Today we mark the logical network with a role (management/display/migration) when attaching it to the cluster. A logical network can be attached to one physical nic (PF). We can't use the current attachment of a role for sr-iov, since the network can be configured as "vf allowed" on more than one nic (maybe even on all the nics). If the network is "vf allowed" on the nic, a vnic with this network can be attached to a free vf on the nic. So we can't use the logical network to mark a vf with a role. We have to mark the vf explicitly. Since in the current design we don't expose the vf, setting the roles was blocked. But if there is a requirement for setting a vf as management/migration/display we can re-think about the design for it.
sr-iov host nic management - num of VFs
I assume this is for admin to define a policy on how many VFs to use, based on the max as reported by getVdsCaps. worth stating that for clarity.
Updated the wiki with the following- "It is used for admin to enable this number of VFs on the nic. Changing this value will remove all the VFs from the nic and create new #numOFVfs VFs on the nic." The max value reported by getVdsCaps is just the theoretical maximum value.
User Experience - Setup networks - Option 1
in the last picture ("Edit VFs networks and labels") - why are there labels here together with the networks (if labels appear at the PF level in the first dialog)?
iiuc, the option 2 is re-using the setup networks, where the PF will just be another physical interface, and networks or labels edited just like for regular network interfaces? (not sure where you are on this, but it sounds more straight forward/similar to existing concepts iiuc).

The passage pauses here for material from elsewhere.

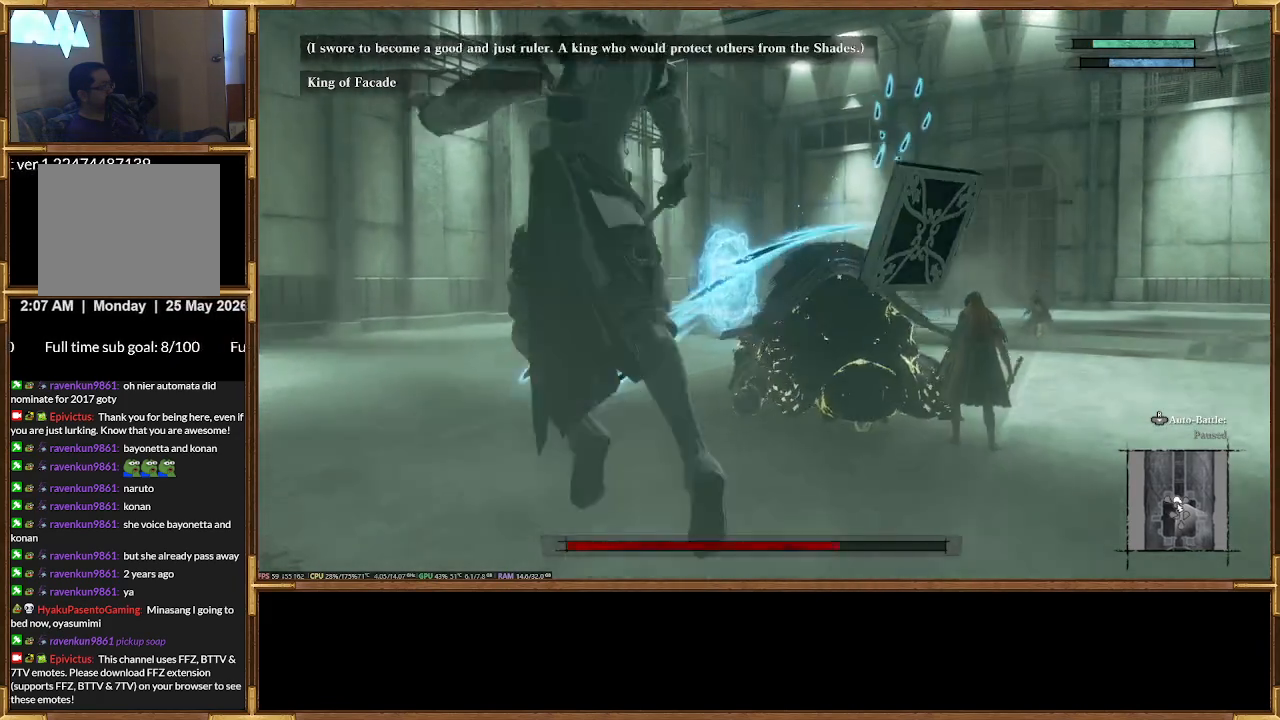
{"dt_ms": 500, "buttons": [], "events": [[167, "R2", "down"], [300, "R2", "up"]]}
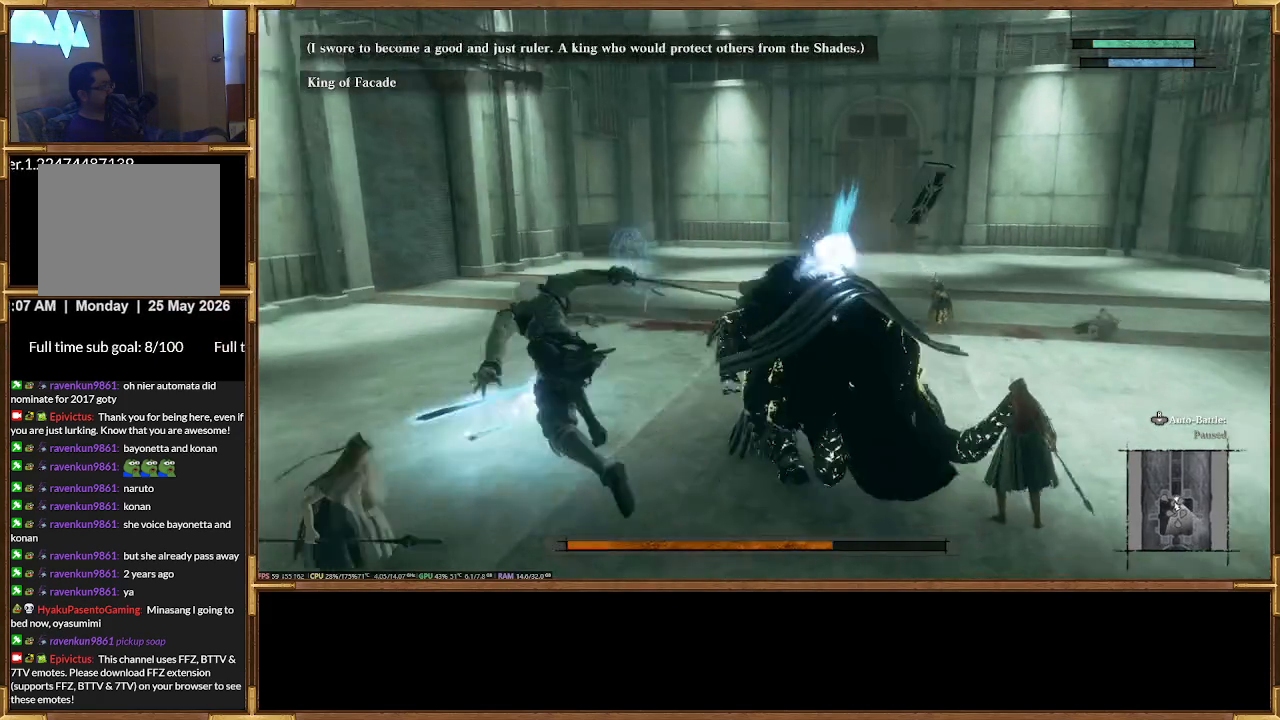
{"dt_ms": 500, "buttons": [], "events": []}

As I wrote in the answer about the roles. There are two concepts- 1. The attachment of network to physical nic (what we have today). 2. Containing the network in the "VFs managenet tab=>allowed networks" of the nic. In 1, we actually configure the host's nics and bridges according to the setup networks. In 2, we just specify the "allowed" list, it doesn't even sent to the vdsm. It is used by the engine when it schedules a host for a vm. The connection between networks to nics is many to many. The same network can be part of 1 and 2 on the same nic. And even part of 2 in other sr-iov enabled nics. Since 2 is completely different concept than 1, we weren't sure that using drag and drop as for PFs isn't to much in this case.
Question: any issues with hot plug/unplug or just expected to work normally?
Expected to work (but wasn't tested yet).
Thanks, Itamar _______________________________________________ Devel mailing list Devel@ovirt.org http://lists.ovirt.org/mailman/listinfo/devel

On Sun, Oct 26, 2014 at 06:39:00AM -0400, Alona Kaplan wrote:
On 10/05/2014 07:02 AM, Alona Kaplan wrote:
Hi all,
Currently SR-IOV in oVirt is only supported using vdsm-hook [1]. This feature will add SR-IOV support to oVirt management system (including migration).
You are more than welcome to review the feature page- http://www.ovirt.org/Feature/SR-IOV
Thanks, Alona. _______________________________________________ Devel mailing list Devel@ovirt.org http://lists.ovirt.org/mailman/listinfo/devel
Glad to see this.
some questions:
Note: this feature is about exposing a virtualized (or VirtIO) vNic to the guest, and not about exposing the PCI device to it. This restriction is necessary for migration to be supported.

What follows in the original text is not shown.